What isolation feet under your amp with great result?

I'm looking for more cleaner, micro inner details. Not tone control or dynamic.
Amp is 82-lb. TIA

Mitch, who signed your puck?

Hockey pucks consist of vulcanized rubber.  In the audiophile world, rubber is not generally known for being a desirable footer material.  The vulcanizing process results in a rubber material with increased rigidity and durability, as well as other changes in the mechanical and electrical properties.  Many here report using hockey puck footers under their gear and speakers.
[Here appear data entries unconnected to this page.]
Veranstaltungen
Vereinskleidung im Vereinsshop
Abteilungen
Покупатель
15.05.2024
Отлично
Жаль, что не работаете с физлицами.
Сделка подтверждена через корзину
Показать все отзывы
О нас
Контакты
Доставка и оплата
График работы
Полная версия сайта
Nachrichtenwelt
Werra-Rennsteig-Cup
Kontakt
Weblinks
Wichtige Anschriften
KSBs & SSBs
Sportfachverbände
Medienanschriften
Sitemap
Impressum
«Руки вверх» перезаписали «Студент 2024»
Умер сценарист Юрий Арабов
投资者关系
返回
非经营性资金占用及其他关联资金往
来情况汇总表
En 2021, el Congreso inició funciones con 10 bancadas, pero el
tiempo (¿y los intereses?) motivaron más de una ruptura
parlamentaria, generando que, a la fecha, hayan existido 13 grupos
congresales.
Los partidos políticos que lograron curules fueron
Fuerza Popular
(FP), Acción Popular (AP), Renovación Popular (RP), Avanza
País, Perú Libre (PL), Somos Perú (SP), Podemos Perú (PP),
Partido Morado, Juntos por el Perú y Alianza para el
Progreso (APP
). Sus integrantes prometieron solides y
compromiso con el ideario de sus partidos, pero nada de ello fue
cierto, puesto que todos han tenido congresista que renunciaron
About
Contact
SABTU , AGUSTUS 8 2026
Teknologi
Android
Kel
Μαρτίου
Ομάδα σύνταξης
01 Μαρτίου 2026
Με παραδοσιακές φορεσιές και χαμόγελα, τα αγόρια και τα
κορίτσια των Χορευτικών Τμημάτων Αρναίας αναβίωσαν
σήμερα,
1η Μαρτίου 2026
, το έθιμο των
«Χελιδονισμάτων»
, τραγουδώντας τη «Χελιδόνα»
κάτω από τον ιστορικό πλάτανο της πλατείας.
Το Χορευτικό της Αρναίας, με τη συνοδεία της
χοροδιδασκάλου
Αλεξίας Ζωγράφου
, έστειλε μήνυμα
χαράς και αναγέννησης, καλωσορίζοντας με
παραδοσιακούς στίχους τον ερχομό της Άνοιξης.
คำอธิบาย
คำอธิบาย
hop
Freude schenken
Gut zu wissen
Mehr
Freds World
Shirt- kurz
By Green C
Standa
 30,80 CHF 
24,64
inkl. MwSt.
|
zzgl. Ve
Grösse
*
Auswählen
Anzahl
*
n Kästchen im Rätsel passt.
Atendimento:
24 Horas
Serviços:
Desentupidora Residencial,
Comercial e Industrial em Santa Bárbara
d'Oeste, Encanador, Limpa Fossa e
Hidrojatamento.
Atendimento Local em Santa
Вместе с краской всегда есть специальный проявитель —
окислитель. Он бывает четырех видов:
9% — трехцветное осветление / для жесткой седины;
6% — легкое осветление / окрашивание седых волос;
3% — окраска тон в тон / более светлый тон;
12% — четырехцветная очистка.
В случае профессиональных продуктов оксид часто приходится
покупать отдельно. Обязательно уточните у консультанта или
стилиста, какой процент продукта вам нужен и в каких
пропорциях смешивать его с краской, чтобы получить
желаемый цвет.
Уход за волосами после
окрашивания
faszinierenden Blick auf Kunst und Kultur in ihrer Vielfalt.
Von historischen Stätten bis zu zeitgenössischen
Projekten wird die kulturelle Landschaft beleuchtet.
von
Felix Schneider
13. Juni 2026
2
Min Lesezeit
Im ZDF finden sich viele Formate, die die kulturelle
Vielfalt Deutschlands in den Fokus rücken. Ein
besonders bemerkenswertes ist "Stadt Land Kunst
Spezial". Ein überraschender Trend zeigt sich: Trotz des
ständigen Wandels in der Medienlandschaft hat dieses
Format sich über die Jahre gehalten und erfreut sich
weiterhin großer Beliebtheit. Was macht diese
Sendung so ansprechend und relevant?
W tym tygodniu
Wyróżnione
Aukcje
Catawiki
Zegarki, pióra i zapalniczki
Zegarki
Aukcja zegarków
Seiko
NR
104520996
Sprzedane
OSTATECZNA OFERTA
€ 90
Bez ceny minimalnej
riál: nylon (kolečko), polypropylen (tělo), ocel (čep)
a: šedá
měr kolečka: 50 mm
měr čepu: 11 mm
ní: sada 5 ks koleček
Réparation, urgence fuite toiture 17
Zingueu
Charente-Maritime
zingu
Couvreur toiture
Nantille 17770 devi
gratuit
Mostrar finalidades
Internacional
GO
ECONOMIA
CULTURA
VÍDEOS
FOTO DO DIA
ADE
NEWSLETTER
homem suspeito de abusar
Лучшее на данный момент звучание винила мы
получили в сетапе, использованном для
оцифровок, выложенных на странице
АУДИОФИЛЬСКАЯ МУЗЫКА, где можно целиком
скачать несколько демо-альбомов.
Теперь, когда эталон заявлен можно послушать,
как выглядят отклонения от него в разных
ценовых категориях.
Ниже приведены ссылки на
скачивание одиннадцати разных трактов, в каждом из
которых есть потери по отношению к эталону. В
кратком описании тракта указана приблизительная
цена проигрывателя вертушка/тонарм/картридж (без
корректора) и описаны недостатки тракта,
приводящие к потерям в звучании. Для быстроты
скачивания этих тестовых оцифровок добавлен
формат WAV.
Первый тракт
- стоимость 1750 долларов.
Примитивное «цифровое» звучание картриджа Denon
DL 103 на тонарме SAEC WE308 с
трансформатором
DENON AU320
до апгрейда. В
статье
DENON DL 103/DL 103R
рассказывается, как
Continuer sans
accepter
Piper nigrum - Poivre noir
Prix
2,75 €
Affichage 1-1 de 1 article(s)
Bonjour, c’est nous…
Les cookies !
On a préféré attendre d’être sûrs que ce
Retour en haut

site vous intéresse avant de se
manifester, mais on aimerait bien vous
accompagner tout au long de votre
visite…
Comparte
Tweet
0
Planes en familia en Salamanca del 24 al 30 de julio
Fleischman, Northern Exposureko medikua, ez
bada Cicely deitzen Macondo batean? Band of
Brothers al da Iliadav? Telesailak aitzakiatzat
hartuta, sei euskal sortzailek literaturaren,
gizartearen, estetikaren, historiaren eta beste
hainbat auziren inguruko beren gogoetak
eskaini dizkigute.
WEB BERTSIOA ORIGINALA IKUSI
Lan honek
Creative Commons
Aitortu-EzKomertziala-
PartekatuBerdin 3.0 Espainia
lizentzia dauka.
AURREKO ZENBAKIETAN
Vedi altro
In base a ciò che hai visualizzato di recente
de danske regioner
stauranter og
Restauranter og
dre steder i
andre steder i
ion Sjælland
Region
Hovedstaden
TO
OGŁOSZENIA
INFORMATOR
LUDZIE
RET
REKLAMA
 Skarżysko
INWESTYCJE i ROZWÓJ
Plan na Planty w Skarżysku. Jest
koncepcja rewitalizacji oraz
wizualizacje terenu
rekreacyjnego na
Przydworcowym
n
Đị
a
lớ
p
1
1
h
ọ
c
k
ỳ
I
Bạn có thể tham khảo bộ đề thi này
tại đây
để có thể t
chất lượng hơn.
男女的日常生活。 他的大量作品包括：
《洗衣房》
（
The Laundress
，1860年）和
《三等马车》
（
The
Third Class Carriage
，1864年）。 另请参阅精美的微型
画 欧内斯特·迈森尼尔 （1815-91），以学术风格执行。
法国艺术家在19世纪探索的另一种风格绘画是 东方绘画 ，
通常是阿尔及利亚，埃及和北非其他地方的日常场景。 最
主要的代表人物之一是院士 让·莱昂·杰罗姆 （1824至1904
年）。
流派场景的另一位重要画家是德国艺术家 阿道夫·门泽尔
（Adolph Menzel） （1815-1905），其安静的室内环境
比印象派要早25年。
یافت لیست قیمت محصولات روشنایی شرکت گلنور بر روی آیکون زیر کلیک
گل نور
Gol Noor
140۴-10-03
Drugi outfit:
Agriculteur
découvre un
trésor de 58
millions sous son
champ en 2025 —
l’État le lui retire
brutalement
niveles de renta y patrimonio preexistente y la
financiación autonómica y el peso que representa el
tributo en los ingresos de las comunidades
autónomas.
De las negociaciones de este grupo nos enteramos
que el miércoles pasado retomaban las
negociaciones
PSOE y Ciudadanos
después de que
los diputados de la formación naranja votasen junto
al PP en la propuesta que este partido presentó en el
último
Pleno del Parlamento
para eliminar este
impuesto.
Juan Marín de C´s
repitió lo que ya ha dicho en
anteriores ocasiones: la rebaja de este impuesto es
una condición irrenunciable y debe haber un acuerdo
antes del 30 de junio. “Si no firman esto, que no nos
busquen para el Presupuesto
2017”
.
Therefore, does the vulcanizing process result in a rubber material that has damping and support properties which are better than those of unvulcanized rubber footers?   

I have no clue of the chemical or mfg processing properties of a puck.  
All I can comment on is that I'd tried several other footers in the past. 
Someone here on this forum recommended pucks to me. 
I tried them and liked them.  I sold my previous audiophile footers.
OP, suggest you research the following:

Barry Diament 
Ingress Engineering 
Machina Dynamica

For a diy solution read Barry Diament, buy Ingress cup/rollers combine with a slate or granite platform and a spring like Machina Dynamica or inner tube.

Other makes are ready made solutions that work.

Avoid rubber.

The vulcanized rubber hockey pucks are way harder than typical rubber footers.  Anyone else have a clue as to their damping abilities vs. other typical options discussed here? 
I would be interested in trying them under my 70-pound amplifiers, which sit on SRA platforms.  The SRA guys said it doesn't matter which footers I use when using their platforms while the amp designer strongly suggested Stillpoints so the amps are currently on Stillpoint footers over SRA platforms.  I have no sonic issues but it seems I could use the Stillpoints under some of my more sensitive front-end gear if their use under the amplifiers is redundent.
The Machina Dynamica springs mentioned above are also interesting to me and while elegant from an engineering perspective, not so much visually.  I believe these are valve springs for small engines.  The trick is finding the right spring for the weight being supported.